Learning rate scheduler

Learning rate scheduler allow you to start with a high learning rate and decrease it during the training process. This leads to an overall faster training. You can choose between different types of schedulers. Namely, lambda, multiplicative, one_cycle and step.

The function config_lr_scheduler() helps you setup such a scheduler. See ?config_lr_scheduler() for more information

# Step Learning rate scheduler that reduces learning rate every 16 steps by a factor of 0.5
scheduler <- config_lr_scheduler(type = "step",
                                 step_size = 16,
                                 gamma = 0.5)

nn.fit <- dnn(Sepal.Length~., data = data,lr = 0.01, lr_scheduler= scheduler, verbose = FALSE)
plot of chunk lr_scheduler

plot of chunk lr_scheduler

Optimizer

Optimizer are responsible for fitting the neural network. The optimizer tries to minimize the loss function. As default the stochastic gradient descent is used. Custom optimizers can be used with config_optimizer().
See ?config_optimizer() for more information.

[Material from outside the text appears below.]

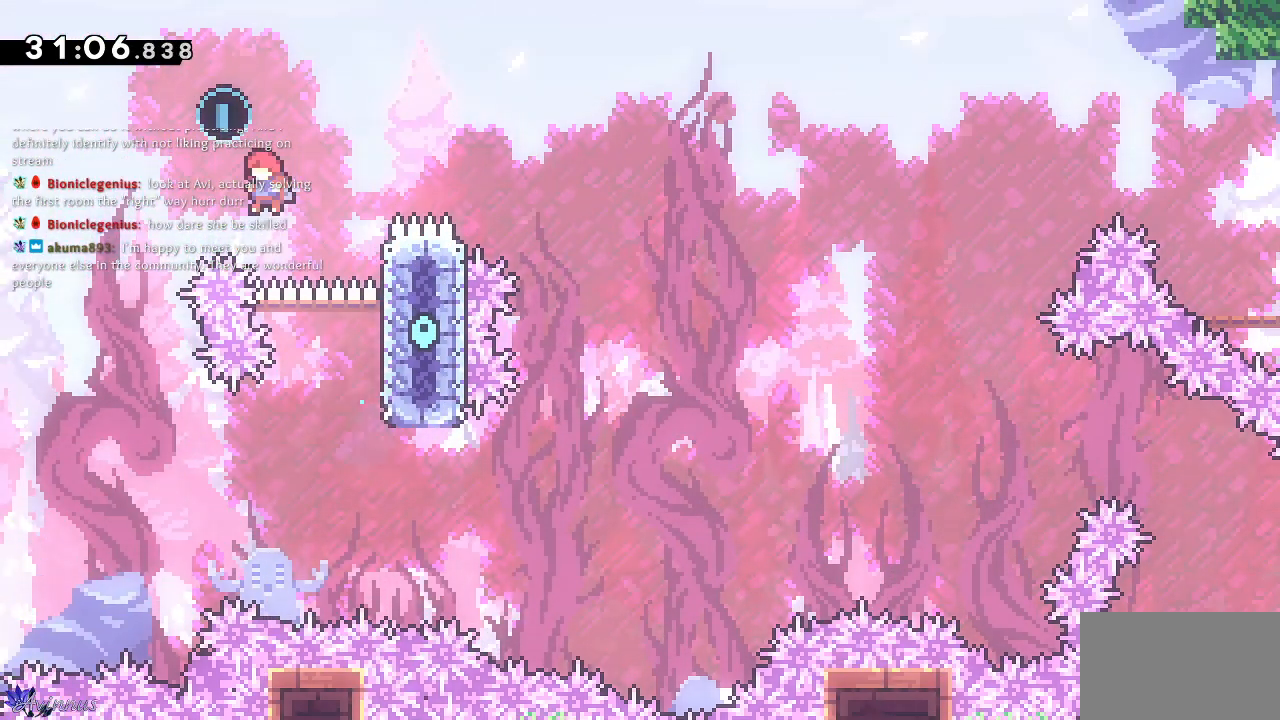
{"dt_ms": 500, "buttons": ["SQUARE", "DPAD_UP", "DPAD_RIGHT"], "left_stick": "center", "right_stick": "center", "events": [[17, "DPAD_UP", "down"], [33, "DPAD_LEFT", "up"], [67, "CROSS", "up"], [100, "SQUARE", "down"], [117, "DPAD_LEFT", "down"], [183, "DPAD_LEFT", "up"], [250, "DPAD_RIGHT", "down"]]}
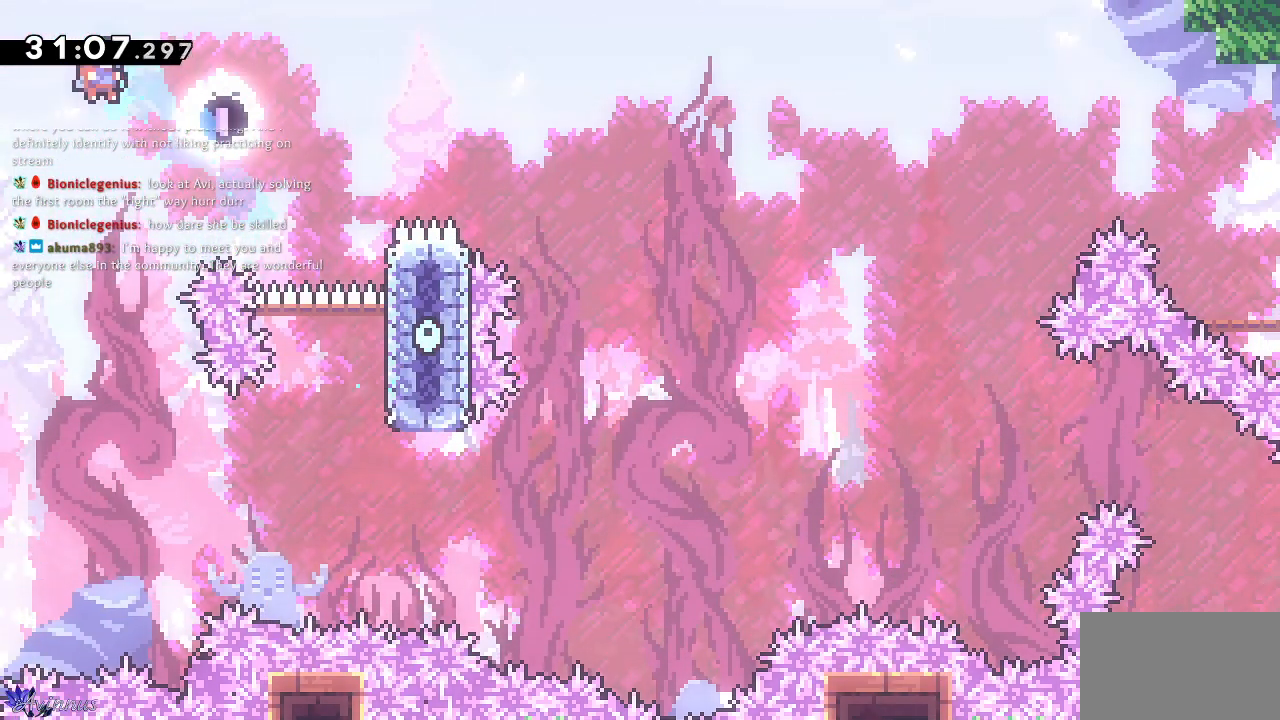
{"dt_ms": 500, "buttons": [], "left_stick": "center", "right_stick": "center", "events": [[117, "DPAD_UP", "up"], [217, "SQUARE", "up"], [400, "DPAD_RIGHT", "up"]]}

# adam optimizer with learning rate 0.002, betas to 0.95, 0.999 and eps to 1.5e-08
opt <- config_optimizer(
  type = "sgd")

nn.fit <- dnn(Species~., data = data,  optimizer = opt, lr=0.002, verbose=FALSE, loss = "softmax")
plot of chunk optim

plot of chunk optim

Early Stopping

Adding early stopping criteria helps you save time by stopping the training process early, if the validation loss of the current epoch is bigger than the validation loss n epochs early. The n can be defined by the early_stopping argument. It is required to set validation > 0.

# Stops training if validation loss at current epoch is bigger than that 15 epochs earlier
nn.fit <- dnn(Sepal.Length~., data = data, epochs = 1000,
              validation = 0.2, early_stopping = 15, verbose=FALSE)
plot of chunk early_stopping

plot of chunk early_stopping

Continue training process

You can continue the training process of an existing model with continue_training().

# simple example, simply adding another 12 epochs to the training process
nn.fit <- continue_training(nn.fit, epochs = 12, verbose=FALSE)
head(predict(nn.fit))
#>            [,1]
#> [1,] -0.9836558
#> [2,] -1.4395623
#> [3,] -1.3351157
#> [4,] -1.3388002
#> [5,] -0.8847700
#> [6,] -0.4809422

It also allows you to change any training parameters, for example the learning rate. You can analyze the training process with analyze_training().


# picking the model with the smalles validation loss
# with changed parameters, in this case a smaller learning rate and a smaller batchsize
nn.fit <- continue_training(nn.fit,
                            epochs = 32,
                            changed_params = list(lr = 0.001, batchsize = 16),
                            verbose = FALSE)